_Testo da studiare_:
+ + + +
Giovani

Ci deve essere stato un giorno in cui abbiamo ripiegato le ali. Magari non ce ne siamo nemmeno accorti. Ci siamo seduti in un angolo e abbiamo iniziato a guardare la vita che correva su rotaie non più nostre.
Un giorno abbiamo smesso di ridere sguaiati, di fare i burloni a tavola, in ufficio, in mezzo alla strada. Un giorno ci siamo fatti vincere dal timore di osare, di sedurre, di sbagliare. Quand’è stata l’ultima volta che ci siamo presi in giro, che abbiamo commesso un errore, che abbiamo detto esattamente ciò che pensavamo? Anche a costo di alzare la voce perché di chi poteva ascoltarci non ce ne importava nulla.
Da quand’è che non ci sentiamo più pazzi? D’amore, di libertà, di bellezza, di felicità. Da quand’è che non facciamo più dei vizi una virtù, trovando le nostre regole nelle eccezioni?
+ + + +
_Voci fornite_:
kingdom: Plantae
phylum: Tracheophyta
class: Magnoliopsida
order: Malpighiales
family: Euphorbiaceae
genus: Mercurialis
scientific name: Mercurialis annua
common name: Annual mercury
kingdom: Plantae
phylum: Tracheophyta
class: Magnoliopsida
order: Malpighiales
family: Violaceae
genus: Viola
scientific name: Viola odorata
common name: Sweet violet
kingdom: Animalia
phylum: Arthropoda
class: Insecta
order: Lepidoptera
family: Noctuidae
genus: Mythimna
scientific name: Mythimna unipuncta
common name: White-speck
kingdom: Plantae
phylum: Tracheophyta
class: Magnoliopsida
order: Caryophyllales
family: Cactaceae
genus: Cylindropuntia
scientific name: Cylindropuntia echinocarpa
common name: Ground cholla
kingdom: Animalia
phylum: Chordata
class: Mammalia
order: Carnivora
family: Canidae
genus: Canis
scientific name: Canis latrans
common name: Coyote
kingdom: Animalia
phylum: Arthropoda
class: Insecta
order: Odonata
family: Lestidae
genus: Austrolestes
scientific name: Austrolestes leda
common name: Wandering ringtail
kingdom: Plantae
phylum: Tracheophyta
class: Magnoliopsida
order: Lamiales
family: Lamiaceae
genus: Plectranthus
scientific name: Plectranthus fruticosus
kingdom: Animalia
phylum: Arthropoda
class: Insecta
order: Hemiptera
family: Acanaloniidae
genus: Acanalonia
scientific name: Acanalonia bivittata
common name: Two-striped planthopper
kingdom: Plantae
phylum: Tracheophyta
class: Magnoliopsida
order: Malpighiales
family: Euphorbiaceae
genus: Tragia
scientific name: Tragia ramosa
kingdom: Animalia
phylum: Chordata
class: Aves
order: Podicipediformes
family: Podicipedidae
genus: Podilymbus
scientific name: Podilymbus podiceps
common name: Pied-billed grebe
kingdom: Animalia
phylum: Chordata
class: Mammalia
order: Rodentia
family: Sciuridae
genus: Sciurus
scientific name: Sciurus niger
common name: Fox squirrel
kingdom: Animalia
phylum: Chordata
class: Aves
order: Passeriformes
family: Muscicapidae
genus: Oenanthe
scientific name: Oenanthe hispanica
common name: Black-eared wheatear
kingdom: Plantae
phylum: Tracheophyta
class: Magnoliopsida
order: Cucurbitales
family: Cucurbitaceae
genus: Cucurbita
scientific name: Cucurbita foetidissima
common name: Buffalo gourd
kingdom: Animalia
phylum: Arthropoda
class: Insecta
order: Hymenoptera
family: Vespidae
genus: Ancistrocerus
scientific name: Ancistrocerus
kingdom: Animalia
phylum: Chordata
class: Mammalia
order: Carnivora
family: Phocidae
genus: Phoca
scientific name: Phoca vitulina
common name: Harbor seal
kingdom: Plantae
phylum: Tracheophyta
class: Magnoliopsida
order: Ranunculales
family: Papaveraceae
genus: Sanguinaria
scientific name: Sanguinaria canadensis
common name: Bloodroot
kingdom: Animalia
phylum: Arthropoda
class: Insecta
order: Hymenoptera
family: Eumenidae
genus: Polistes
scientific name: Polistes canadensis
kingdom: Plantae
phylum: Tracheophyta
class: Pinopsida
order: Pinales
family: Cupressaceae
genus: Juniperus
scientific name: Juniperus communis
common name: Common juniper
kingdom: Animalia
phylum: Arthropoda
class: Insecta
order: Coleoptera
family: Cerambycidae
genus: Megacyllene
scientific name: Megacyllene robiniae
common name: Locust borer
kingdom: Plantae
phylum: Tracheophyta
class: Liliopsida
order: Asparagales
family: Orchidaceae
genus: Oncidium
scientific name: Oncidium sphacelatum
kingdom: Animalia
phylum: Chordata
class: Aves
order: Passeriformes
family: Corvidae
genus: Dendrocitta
+ + + +
_Metti in pratica_:
1. Indica se ciascuna affermazione concorda con il testo sui giovani, rispondendo sì o no e citando alla lettera le parole del testo che lo decidono: (a) ci siamo accorti con certezza del giorno in cui abbiamo ripiegato le ali; (b) un giorno ci siamo fatti vincere dal timore di sbagliare; (c) la vita correva su rotaie ancora nostre.
2. Riprendi il testo sui giovani e prosegui con un breve paragrafo che parta dopo la sua ultima frase.

_Risposte ai compiti_:
1.
(a) No: «Magari non ce ne siamo nemmeno accorti.»
(b) Sì: «Un giorno ci siamo fatti vincere dal timore di osare, di sedurre, di sbagliare.»
(c) No: «la vita che correva su rotaie non più nostre»

2.
«Beata gioventù che si fugge tutta via» e se ne rifuggono con essa l’ebrezza, la sorpresa, l’illusione.

Eppure di volare ne saremmo ancora capaci. Di alzarci in piedi e riprenderci tutto quello che ci spetta, anche. Sappiamo persino che la giovinezza non ha nulla a che vedere con gli anni, ma con le scelte piuttosto. Le scelte fatte per compiacere, per sentirci finalmente uguali a tutti gli altri, perché nessuno possa contestarci più nulla. A volte abbiamo tradito noi stessi ma la vita non ha mai tradito noi. E’ ancora là, che ci aspetta controvento. Dobbiamo solo andargli incontro, come un tempo, come da giovani.